Wednesday, January 06, 2010

Some thoughts on Ireland's financial woes.

This letter was a bit surprising. The guy complains that the govt didn't have a plan to prevent overbuilding of hotels. What he seems not to realise is that the hotels were built as a direct result of govt tax breaks. Not only was there no plan to prevent overbuild, they actively encouraged it. It's odd that someone who can put together a letter to the paper wouldn't know that.

One of the worst things about Ireland's problems is that it's not just public debt. Some countries have bad governments that run up massive public debts but not only do we now have the massive NAMA debt and massive yearly deficit, our government created a massive private debt through tax incentives and planning for developments of hotels, leisure centres and housing estates that are now lying empty and even those that are occupied (many privates houses) are depreciating rapidly. It didn't just bankrupt the state, it bankrupted the citizens too.

The EU puts borrowing limits on member states, the idea is to prevent governments borrowing massively and unwisely. It puts no such restrictions on private debt. By encouraging massive private borrowing and then taking a cut via VAT, stamp duty and other taxes, this government was able to get its hands on far more borrowed money than EU borrowing limits allowed. At the same this money cost far more as the govt only took a small cut of what was borrowed. We'd have been better off as a country if the govt had borrowed it up-front while the people stayed solvent.

I really doubt that anyone in govt thought of it as a way of circumventing EU rules. They found a button they could press that made money come in and they kept pressing it without any regard for the consequences. Just like the rats that pressed the "pleasure" button to the exclusion of everything else, eventually dieing of exhaustion. We should probably be thankful we didn't get an extinction burst!. That said, the car scrappage scheme is just another way to encourage Irish people to borrow so that the govt can take a cut. Again, it'd be a whole lot cheaper if the govt just borrowed the money itself without Irish consumers borrowing it at commercial rates and lining the pockets of foreign car manufacturers. Not quite an extinction burst, more like the rat finding a new button it can push.
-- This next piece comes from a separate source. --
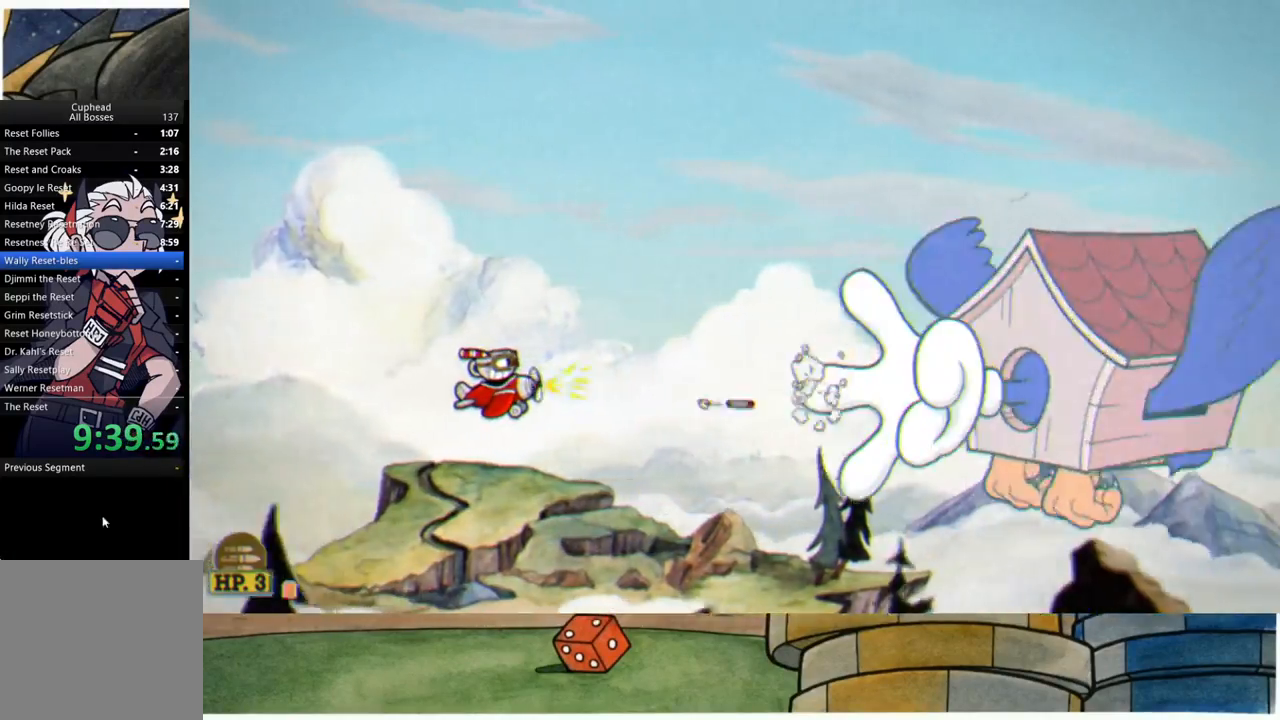
{"buttons": ["R1"], "left_stick": "left", "right_stick": "center", "events": []}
So why did it happen? Never attribute to malice what can be adequately explained by stupidity. Given that some of the architects of our current woes bought property at peak prices - Mr Cowen at Leeds University, Mr McCreevy at the K Club (now worth almost one million euro less than he paid) and presumably lots of others who got fast track loads from Fingers Fingleton it seems that while there was an element of malice - well avarice I suppose - stupidity was the overriding factor. Unless these property losses are just a smokescreen, these guys had no idea that this was a bubble that obviously had to burst, right up to the end.

Which brings me to the sad conclusion that we are still boned. The people leading us out are those who led us in. They had no clue what they were doing then, they don't even seem to get what the problems were - Pat Gallagher still thinks cheap credit from the ECB was a great thing. There is no evidence that they suddenly have a clue now.

If the whole disastrous boom had been a clever scheme to line their own pockets, then, at least, I'd have to have some respect for their ability, if not their character. I might believe they could cook up a scheme to help the country recover, although I might not trust them to implement it. Instead, whatever pocket lining they managed to do was purely due to being in the right place at the right time and of course some political cleverness. I'm not sure whether we'd be better off with an honest idiot or a clever gangster.

1 comment:

Nelnik said...

I reckon the economy is fundamentally unpredictable. Sometimes there are huge technological leaps that drive it and sometimes technology gets stalled. Who could have predicted in the 1960's that the jet air-craft that we now use 50 years later are almost identical to what they had then.

In 1755 when there was a great earth-quake in Lisbon, religious leaders told people that their sins had caused it. If they had been much more honest they would have said that the did not know the cause. We're still not good at predicting earth-quakes, but we do at least have some understanding of plate-tectonics.

The problem is we don't want to listen to people who say "I don't know". Even if they are the wise ones, we don't learn anything from them. Thus the economists who said a number of years ago that the future is very unpredictable were utterly ignored.

There were of course economists who said that Ireland was going to have a property bust, such as in The Economist magazine. But they're not always right. They've been predicting a property bust in the UK for the last decade which simply hasn't happened.

It is easy to look back now and say that it was inevitable that we were going to have a collapse. In a way that is true, in the same way that it was inevitable that last week's lotery winner was always going to win.